Backup di Tengah Badai

Ancaman Clara tentang tugas seni kolaboratif menjadi kenyataan keesokan harinya. Bu Sari, guru seni budaya yang terkenal tegas dan visioner, mengumumkan proyek besar: "Interpreting Social Layers: A Multimedia Installation." Setiap kelompok—yang sudah dibagi acak oleh guru—harus membuat instalasi seni yang mengkritik atau merefleksikan hierarki sosial di sekolah atau masyarakat, menggunakan minimal tiga media berbeda (visual, audio, tekstual).

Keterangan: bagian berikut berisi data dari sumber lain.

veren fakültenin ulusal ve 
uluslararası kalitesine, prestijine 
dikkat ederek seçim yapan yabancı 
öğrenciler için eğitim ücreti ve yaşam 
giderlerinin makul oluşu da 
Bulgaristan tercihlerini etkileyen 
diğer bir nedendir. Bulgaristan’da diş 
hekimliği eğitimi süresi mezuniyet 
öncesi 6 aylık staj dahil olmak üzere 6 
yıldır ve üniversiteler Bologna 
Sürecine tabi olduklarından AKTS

"Kelompoknya sudah saya tentukan berdasarkan... komplemen keahlian," ujar Bu Sari, matanya berbinar penuh tantangan. Ia memproyeksikan daftar kelompok.

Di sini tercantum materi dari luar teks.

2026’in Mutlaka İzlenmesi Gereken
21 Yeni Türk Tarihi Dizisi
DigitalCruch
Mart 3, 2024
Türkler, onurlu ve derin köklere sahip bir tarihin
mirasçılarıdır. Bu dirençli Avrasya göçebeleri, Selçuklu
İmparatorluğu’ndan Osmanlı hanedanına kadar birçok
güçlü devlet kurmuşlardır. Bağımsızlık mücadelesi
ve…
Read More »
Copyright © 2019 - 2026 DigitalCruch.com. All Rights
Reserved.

Jantung Alyssa berhenti sejenak saat melihat namanya:

Kelompok 6:

* Alyssa Chandra (Ketua)

* Clara Wijaya

* Bima Satrio

* Rei Fajar

Clara. Bima. Dan Rei. Bu Sari mungkin bermaksud baik, berharap mempertemukan 'kubu berseberangan' akan menghasilkan karya provokatif. Atau mungkin ini hasil lobi licik Clara? Bagaimanapun, bagi Alyssa, ini seperti dihukum kerja paksa bersama algojonya. Ia melihat ke arah Clara. Clara tersenyum dingin, mengangkat alis seolah berkata, "Siap-siap, Ratu."

Rei, seperti biasa, tidak menunjukkan reaksi. Ia hanya mencatat nama kelompoknya di buku, wajah tetap datar. Tapi Alyssa bisa merasakan ketegangan kecil di pundaknya.

***

Pertemuan pertama kelompok di perpustakaan sekolah sudah bisa ditebak: bencana. Clara datang terlambat dengan segelas kopi mahal. Bima lebih sibuk main HP. Rei duduk di ujung meja, buku catatannya terbuka tapi kosong.

"Jadi, ide apa yang kalian punya?" tanya Alyssa, mencoba memimpin. Ia sudah menyiapkan beberapa konsep tentang "Topeng Sosial" atau "Pagar Tak Terlihat", terinspirasi dari pengalaman dan diskusinya dengan Rei.

Clara menyeringai. "Ide? Gue sih mikirnya simpel aja. Kita bikin replika meja kantin. Meja tengah yang mewah buat kita," ia menunjuk diri sendiri, Bima, dan Alyssa, "dan meja pojok kayak kandang ayam buat si hukuman." Tatapannya mengejek ke arah Rei. "Lengkap dengan patung kertas bekas dan sampah simbolik. Biar provokatif banget, kan?"

Alyssa merasa mual. "Itu bukan kritik sosial, Clara. Itu bullying. Dan menyakiti."

"Loh, namanya seni kan bebas ekspresi?" bantah Clara sambil menyeruput kopinya. "Rei juga pasti nggak masalah, kan? Dia kan udah biasa jadi bahan seni." Ia menatap Rei menantang.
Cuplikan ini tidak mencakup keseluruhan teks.